Poi arrivarono il 20 settembre 1870: Napoleone III, l’ultimo grande protettore dello stato della Chiesa – Francesco Giuseppe d’Austria, dopo la batosta del ’66 e incalzato dal suo burbero nuovo alleato principe di Bismarck, si era defilato – era stato battuto a Sedan e di lì a poco la Francia sarebbe stata costretta a disfarsi anche del suo cospicuo pacchetto azionario di Suez a vantaggio di Sua Maestà Britannica, prossima a spiccare il volo imperiale verso l’India; ora, finalmente, la via per Roma era aperta; nelle Logge di Gran Bretagna e d’Italia si esultava. Ora, l’Italia finalmente unita poteva ambire alla sua «vera» capitale: o a quella che molti ritenevano tale (quando non si sa la storia, l’uso della storia trionfa).

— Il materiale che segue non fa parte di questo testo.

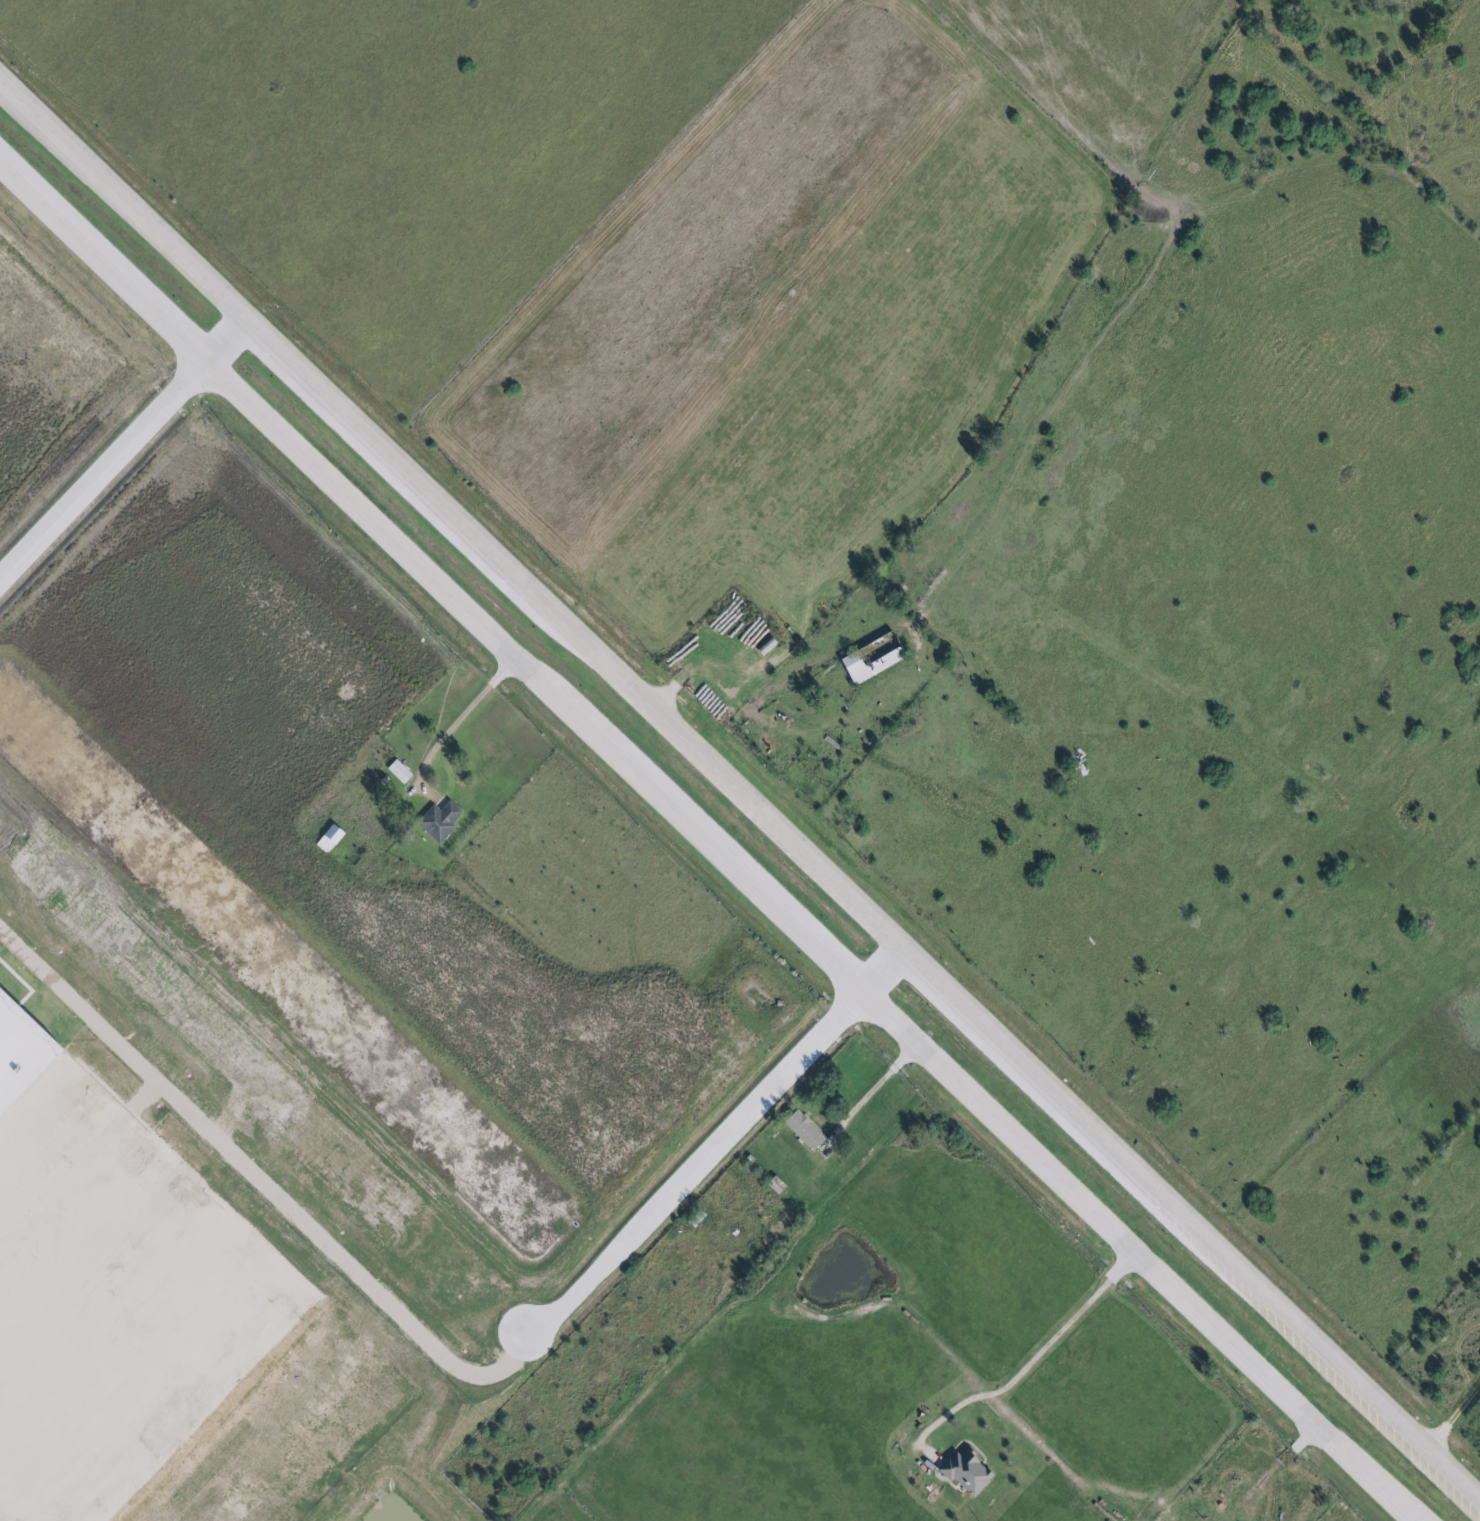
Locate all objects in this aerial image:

Il tempo di Firenze capitale passò presto, lasciando in molti la bocca amara e la vaga sensazione d’un tradimento. Era davvero valsa la pena di tanti sforzi, di tante distruzioni, di tanti capitali impiegati, di tanto lavoro rapidamente e talora forse avventatamente eseguito, per appena un lustro di gloria regia, parlamentare e ministeriale? Erano però in tanti ad averci guadagnato; e comunque, nel bene e nel male, lo svecchiamento era stato drastico. La nuova Firenze era nata: anche se la vecchia, in fondo, era pur sempre là, con qualche sventramento e qualche ammodernamento. Sarebbe potuta andar peggio. Forse. E, mentre Sua Maestà il re d’Italia lasciava Palazzo Pitti, a tirar un sospiro di sollievo furono in parecchi.